Itu dia. Aku ... merasa tak sedang diejek—itu perbedaan tawanya dengan tawa kakakku.
“Itu sungai enggak cetek.”
“Kalau jatuh ya tinggal berenang, ih. Apa susahnya.”
Enteng banget kalau ngebacot. “Kenapa pula kau mikir aku bisa berenang?”
“Ya ampun, Al. Kalau kamu hanyut, Haina pasti tolong, kok. Jangan marah-marah.” Dia menelengkan wajah, satu alis terangkat. “Lagian kamu emang lagi nyolong jambu, kan?”
“Ini pohon jambu bukan punya siapa-siapa.” Dari saku, aku mengeluarkan dua buah jambu—yang satu seukuran kepalan tanganku, satu lagi setengah kali lebih kecil. “Aku yang tanam waktu masih bocil.” Dan bukan hanya ini saja. Ada banyak pohon jambu di sepanjang bantaran Sungai Tawas. Semuanya hasil tanamku.
“Masa, ah.”
“Sumpah!”
“Gak percaya.” Haina menjulurkan tangan. Dengan tak tahu malunya, gadis itu menjulurkan tangan. “Buat cocok mulut.”
“Ini bukan punya orang!” sergahku, tapi karena memang bukan punya orang, berarti bukan punyaku juga. Aku menimang-nimang sejenak, lalu menyerahkan jambu yang kecil. “Nih.” Cengiran culas merekah seketika di mulutku.
“Makasih. Hehe.” Kendati demikian, senyum Haina tak pupus. Dia tak merasakan niat jahatku (lagi-lagi). Bedebah licik. “Ngomong-ngomong, gimana penampilan Haina?”

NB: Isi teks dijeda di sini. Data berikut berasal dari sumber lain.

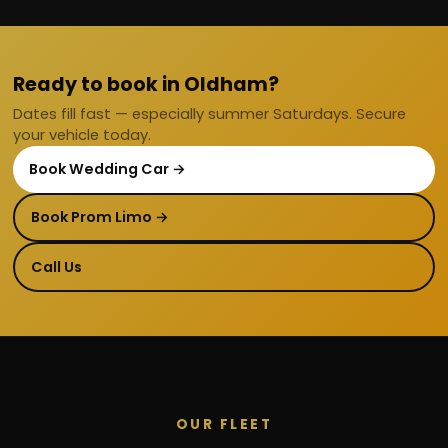
Ready to book in Oldham?
Dates fill fast — especially summer Saturdays. Secure
your vehicle today.
Book Wedding Car →
Book Prom Limo →
Call Us
OUR FLEET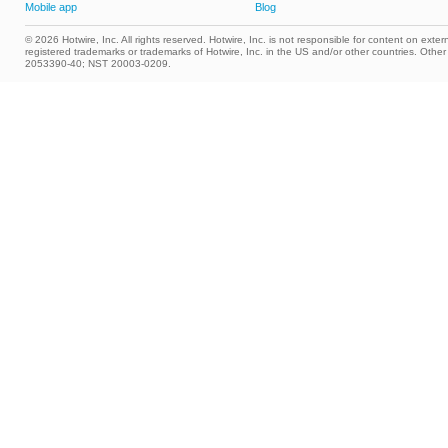
Mobile app
Blog
© 2026 Hotwire, Inc. All rights reserved. Hotwire, Inc. is not responsible for content on extern
registered trademarks or trademarks of Hotwire, Inc. in the US and/or other countries. Ot
2053390-40; NST 20003-0209.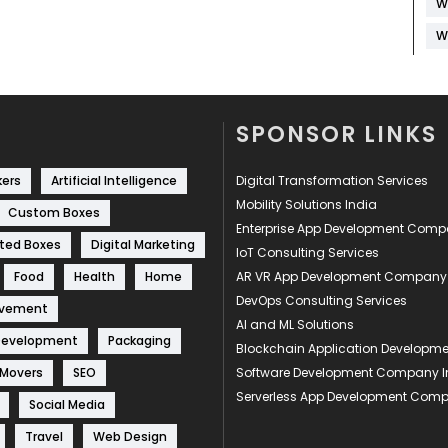
W
W
SPONSOR LINKS
kers
Artificial Intelligence
Digital Transformation Services
Mobility Solutions India
Custom Boxes
Enterprise App Development Com
ted Boxes
Digital Marketing
IoT Consulting Services
Food
Health
Home
AR VR App Development Company
DevOps Consulting Services
ovement
AI and ML Solutions
Development
Packaging
Blockchain Application Develop
 Movers
SEO
Software Development Company I
Serverless App Development Com
Social Media
Travel
Web Design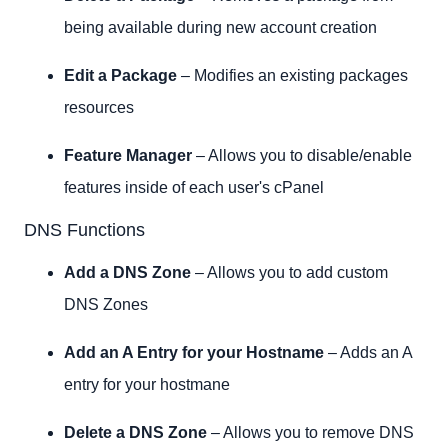
being available during new account creation
Edit a Package
– Modifies an existing packages
resources
Feature Manager
– Allows you to disable/enable
features inside of each user's cPanel
DNS Functions
Add a DNS Zone
– Allows you to add custom
DNS Zones
Add an A Entry for your Hostname
– Adds an A
entry for your hostmane
Delete a DNS Zone
– Allows you to remove DNS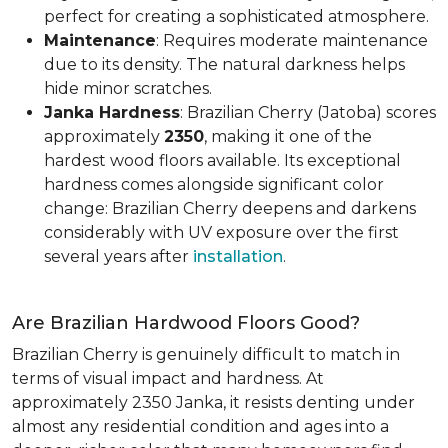
perfect for creating a sophisticated atmosphere.
Maintenance
: Requires moderate maintenance
due to its density. The natural darkness helps
hide minor scratches.
Janka Hardness
: Brazilian Cherry (Jatoba) scores
approximately
2350
, making it one of the
hardest wood floors available. Its exceptional
hardness comes alongside significant color
change: Brazilian Cherry deepens and darkens
considerably with UV exposure over the first
several years after
installation
.
Are Brazilian Hardwood Floors Good?
Brazilian Cherry is genuinely difficult to match in
terms of visual impact and hardness. At
approximately 2350 Janka, it resists denting under
almost any residential condition and ages into a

Ah, benar. Dia mestinya berpakaian macam laki-laki. Aku mengernyit, menatap Haina yang berputar-putar, menekuri. Apa sudah menyerupai? Jawaban: “Kau niat, gak, sih?”
“Ih! Niat, lah!”
“Tapi ini gak ada yang berubah begini.” Haina mengenakan celana olahraga sebagai bawahan, kaos lengan pendek sebagai atasan, keduanya berwarna kelabu dengan sedikit polet putih. Rambutnya diikat ekor kuda, ditutup topi bundar longgar berwarna abu, logo bumi dan segitiga daur ulang tersulam di depan. “Lagian itu topi hasil pungut dari mana itu topi! Macam topi tukang mancing aja!”
“Bu-bukan hasil pungut! Gak sopan!”
“Ayahku punya satu. Konon hadiah kerja bakti setahun penuh di Pekan Bersih. Ibuku selalu cerewet kalau Ayah pake itu.”